Peng Jiajie, Zhang Xuanshuo, Hui Weiwei, Lu Junya, Li Qianqian, Liu Shuhui, Shang Xuequn
School of Computer Science, Northwestern Polytechnical University, Xi'an, China.
Key Laboratory of Big Data Storage and Management, Northwestern Polytechnical University, Ministry of Industry and Information Technology, Xi'an, China.
BMC Syst Biol. 2018 Mar 19;12(Suppl 2):18. doi: 10.1186/s12918-018-0539-0.
Gene Ontology (GO) is one of the most popular bioinformatics resources. In the past decade, Gene Ontology-based gene semantic similarity has been effectively used to model gene-to-gene interactions in multiple research areas. However, most existing semantic similarity approaches rely only on GO annotations and structure, or incorporate only local interactions in the co-functional network. This may lead to inaccurate GO-based similarity resulting from the incomplete GO topology structure and gene annotations.
We present NETSIM2, a new network-based method that allows researchers to measure GO-based gene functional similarities by considering the global structure of the co-functional network with a random walk with restart (RWR)-based method, and by selecting the significant term pairs to decrease the noise information. Based on the EC number (Enzyme Commission)-based groups of yeast and Arabidopsis, evaluation test shows that NETSIM2 can enhance the accuracy of Gene Ontology-based gene functional similarity.
Using NETSIM2 as an example, we found that the accuracy of semantic similarities can be significantly improved after effectively incorporating the global gene-to-gene interactions in the co-functional network, especially on the species that gene annotations in GO are far from complete.

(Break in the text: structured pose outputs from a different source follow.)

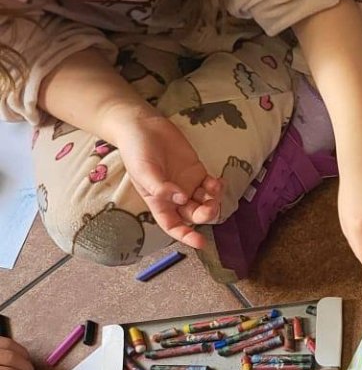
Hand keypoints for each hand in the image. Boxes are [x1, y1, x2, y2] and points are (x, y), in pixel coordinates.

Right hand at [103, 106, 221, 248]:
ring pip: (205, 201)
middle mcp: (173, 197)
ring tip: (214, 189)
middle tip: (210, 206)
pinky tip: (217, 181)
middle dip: (204, 214)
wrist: (143, 126)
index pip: (172, 225)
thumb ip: (160, 188)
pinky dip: (216, 187)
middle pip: (193, 215)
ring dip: (213, 201)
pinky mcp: (197, 171)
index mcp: (157, 201)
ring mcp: (187, 184)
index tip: (201, 243)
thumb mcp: (143, 171)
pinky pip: (210, 185)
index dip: (186, 236)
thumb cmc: (137, 151)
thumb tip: (181, 200)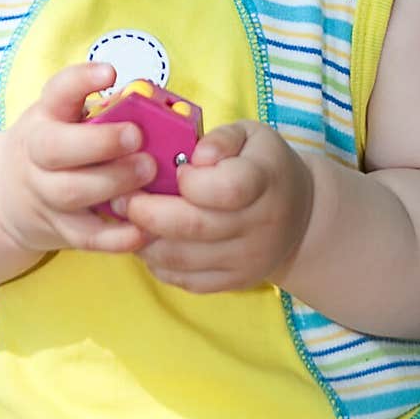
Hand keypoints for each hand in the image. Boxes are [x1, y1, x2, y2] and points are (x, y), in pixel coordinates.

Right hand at [0, 62, 156, 256]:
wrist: (6, 196)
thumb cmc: (55, 146)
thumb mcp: (64, 119)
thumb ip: (103, 111)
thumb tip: (153, 104)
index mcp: (45, 117)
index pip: (56, 91)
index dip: (82, 80)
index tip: (109, 72)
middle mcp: (37, 155)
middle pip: (56, 148)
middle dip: (100, 142)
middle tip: (137, 137)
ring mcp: (45, 195)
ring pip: (71, 192)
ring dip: (113, 182)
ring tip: (148, 171)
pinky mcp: (60, 230)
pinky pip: (87, 237)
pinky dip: (117, 236)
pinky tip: (144, 227)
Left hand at [117, 119, 311, 292]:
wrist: (300, 217)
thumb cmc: (263, 164)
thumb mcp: (251, 135)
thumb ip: (222, 138)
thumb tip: (197, 155)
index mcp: (264, 180)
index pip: (225, 189)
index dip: (190, 181)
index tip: (174, 168)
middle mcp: (258, 226)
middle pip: (194, 228)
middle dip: (146, 213)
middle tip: (119, 197)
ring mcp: (245, 260)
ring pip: (182, 259)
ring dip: (144, 240)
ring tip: (125, 218)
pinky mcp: (231, 283)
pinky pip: (184, 280)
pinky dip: (157, 263)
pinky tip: (146, 240)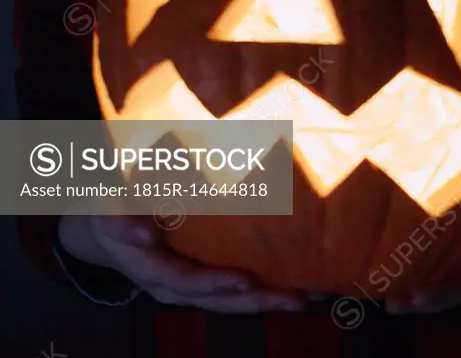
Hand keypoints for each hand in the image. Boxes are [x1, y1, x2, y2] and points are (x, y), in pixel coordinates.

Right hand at [57, 213, 304, 312]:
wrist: (102, 232)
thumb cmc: (110, 212)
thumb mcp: (108, 212)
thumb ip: (124, 224)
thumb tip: (145, 233)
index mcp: (150, 269)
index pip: (184, 280)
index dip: (212, 282)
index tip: (244, 279)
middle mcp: (171, 286)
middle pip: (216, 298)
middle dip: (255, 299)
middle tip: (294, 297)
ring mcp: (188, 287)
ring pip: (230, 300)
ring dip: (267, 300)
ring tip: (305, 296)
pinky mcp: (201, 279)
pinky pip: (233, 290)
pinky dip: (264, 291)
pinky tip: (296, 286)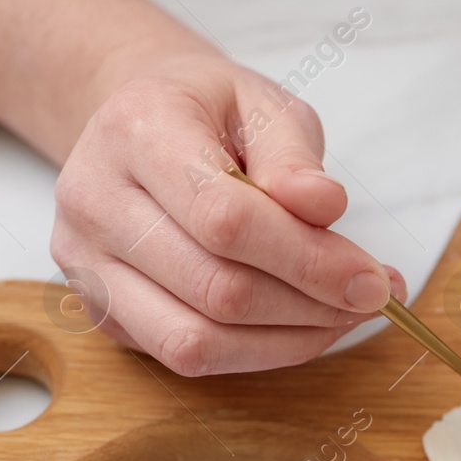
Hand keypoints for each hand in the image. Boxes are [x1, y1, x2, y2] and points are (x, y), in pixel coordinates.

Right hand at [51, 54, 402, 374]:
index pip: (225, 219)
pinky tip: (300, 326)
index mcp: (136, 133)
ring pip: (196, 341)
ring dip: (288, 342)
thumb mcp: (262, 104)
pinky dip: (258, 353)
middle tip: (371, 298)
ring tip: (342, 316)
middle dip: (311, 306)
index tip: (373, 278)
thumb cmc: (209, 113)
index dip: (309, 260)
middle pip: (216, 289)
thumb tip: (324, 207)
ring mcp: (86, 264)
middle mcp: (94, 201)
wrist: (138, 124)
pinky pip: (186, 356)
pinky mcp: (102, 311)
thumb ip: (294, 157)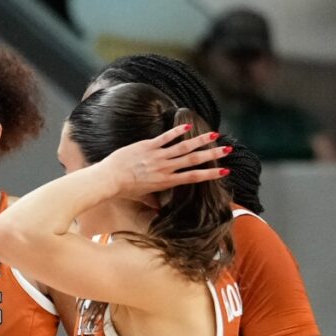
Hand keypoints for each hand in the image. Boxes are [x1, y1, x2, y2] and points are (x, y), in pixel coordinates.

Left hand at [99, 125, 229, 199]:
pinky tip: (188, 125)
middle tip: (227, 150)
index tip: (224, 171)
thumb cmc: (123, 190)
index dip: (210, 174)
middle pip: (194, 160)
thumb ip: (152, 202)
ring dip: (200, 140)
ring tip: (215, 135)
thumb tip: (158, 210)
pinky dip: (176, 131)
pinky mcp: (147, 146)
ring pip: (183, 147)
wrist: (109, 179)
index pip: (193, 177)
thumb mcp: (141, 198)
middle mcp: (165, 168)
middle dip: (212, 155)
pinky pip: (165, 137)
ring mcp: (157, 156)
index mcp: (166, 182)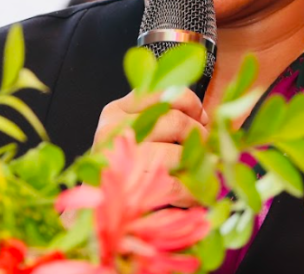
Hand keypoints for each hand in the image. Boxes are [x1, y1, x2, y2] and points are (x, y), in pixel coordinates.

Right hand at [94, 88, 209, 206]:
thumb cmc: (124, 170)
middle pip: (175, 121)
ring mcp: (119, 156)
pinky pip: (170, 183)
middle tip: (207, 150)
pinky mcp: (126, 185)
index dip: (192, 105)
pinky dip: (189, 191)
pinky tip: (195, 195)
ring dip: (196, 164)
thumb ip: (164, 121)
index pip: (167, 94)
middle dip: (198, 137)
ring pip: (174, 152)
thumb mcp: (139, 136)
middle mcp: (115, 127)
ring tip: (203, 171)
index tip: (203, 120)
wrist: (96, 207)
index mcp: (120, 109)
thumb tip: (208, 122)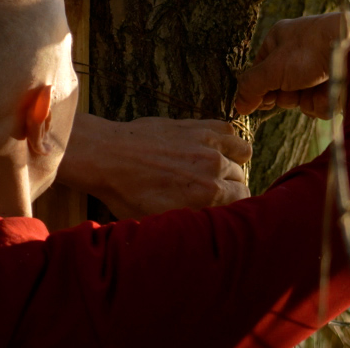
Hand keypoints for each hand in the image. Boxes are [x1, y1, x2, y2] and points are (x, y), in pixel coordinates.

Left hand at [57, 113, 250, 218]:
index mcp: (208, 195)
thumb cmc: (127, 193)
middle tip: (209, 189)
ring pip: (243, 152)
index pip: (242, 201)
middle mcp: (213, 168)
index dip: (231, 205)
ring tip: (216, 167)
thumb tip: (208, 224)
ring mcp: (206, 143)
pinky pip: (228, 130)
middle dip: (229, 185)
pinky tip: (213, 147)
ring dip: (233, 160)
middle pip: (240, 179)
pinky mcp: (196, 125)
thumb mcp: (159, 220)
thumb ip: (192, 220)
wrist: (107, 156)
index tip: (220, 205)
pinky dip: (226, 139)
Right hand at [232, 12, 349, 117]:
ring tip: (317, 86)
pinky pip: (321, 102)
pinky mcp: (337, 82)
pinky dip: (323, 102)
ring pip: (301, 98)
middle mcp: (300, 52)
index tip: (261, 99)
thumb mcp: (273, 68)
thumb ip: (251, 86)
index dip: (260, 87)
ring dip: (306, 100)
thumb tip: (238, 105)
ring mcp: (320, 67)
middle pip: (281, 87)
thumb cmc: (312, 50)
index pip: (261, 69)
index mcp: (282, 38)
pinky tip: (332, 91)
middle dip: (286, 95)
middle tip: (292, 90)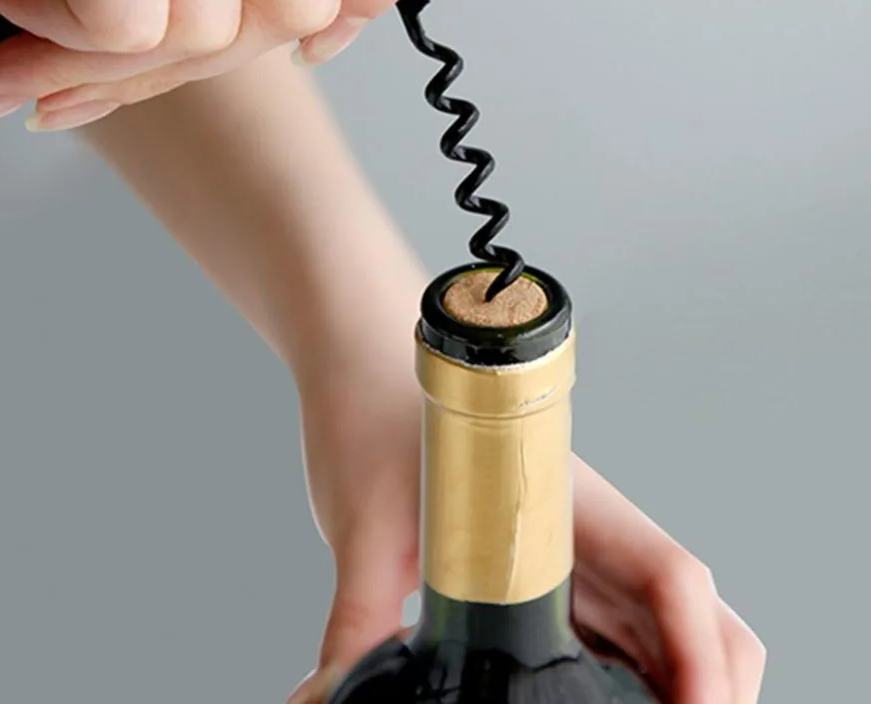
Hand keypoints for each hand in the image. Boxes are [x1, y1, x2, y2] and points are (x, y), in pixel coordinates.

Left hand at [287, 376, 765, 703]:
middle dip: (707, 685)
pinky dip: (618, 683)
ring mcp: (565, 553)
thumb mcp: (365, 520)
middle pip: (690, 615)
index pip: (668, 578)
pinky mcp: (533, 571)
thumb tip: (331, 693)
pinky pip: (601, 636)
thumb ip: (360, 613)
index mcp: (566, 505)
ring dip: (667, 684)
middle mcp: (584, 532)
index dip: (700, 656)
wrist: (360, 368)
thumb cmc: (373, 413)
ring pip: (656, 630)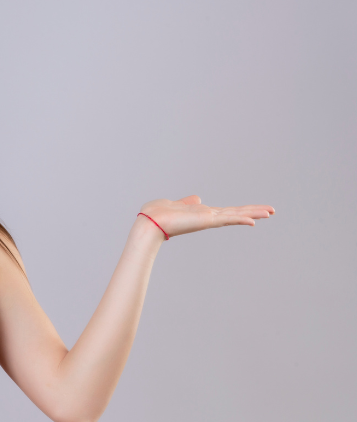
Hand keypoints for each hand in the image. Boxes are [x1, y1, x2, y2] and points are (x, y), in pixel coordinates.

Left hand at [138, 195, 274, 238]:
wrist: (150, 222)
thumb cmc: (157, 214)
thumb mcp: (176, 204)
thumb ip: (188, 202)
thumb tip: (197, 199)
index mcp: (202, 214)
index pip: (226, 211)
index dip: (241, 211)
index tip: (256, 211)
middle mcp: (208, 217)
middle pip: (235, 213)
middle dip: (253, 212)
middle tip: (272, 211)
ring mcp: (208, 219)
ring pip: (235, 215)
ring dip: (253, 213)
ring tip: (270, 212)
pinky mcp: (206, 220)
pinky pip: (227, 219)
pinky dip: (240, 218)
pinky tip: (254, 220)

基因本体论(GO)是最受欢迎的生物信息学资源之一。在过去十年中,基于基因本体论的基因语义相似性已被有效地用于多个研究领域中基因与基因相互作用的建模。然而,大多数现有的语义相似性方法仅依赖于GO注释和结构,或者仅纳入共功能网络中的局部相互作用。这可能会由于不完整的GO拓扑结构和基因注释而导致基于GO的相似性不准确。
我们提出了NETSIM2,这是一种新的基于网络的方法,它允许研究人员通过基于重启随机游走(RWR)的方法考虑共功能网络的全局结构,并通过选择重要的术语对来减少噪声信息,从而测量基于GO的基因功能相似性。基于酵母和拟南芥的基于酶委员会(EC)编号的分组,评估测试表明NETSIM2可以提高基于基因本体论的基因功能相似性的准确性。
以NETSIM2为例,我们发现有效纳入共功能网络中全局基因与基因相互作用后,语义相似性的准确性可以显著提高,特别是对于GO中基因注释远未完整的物种。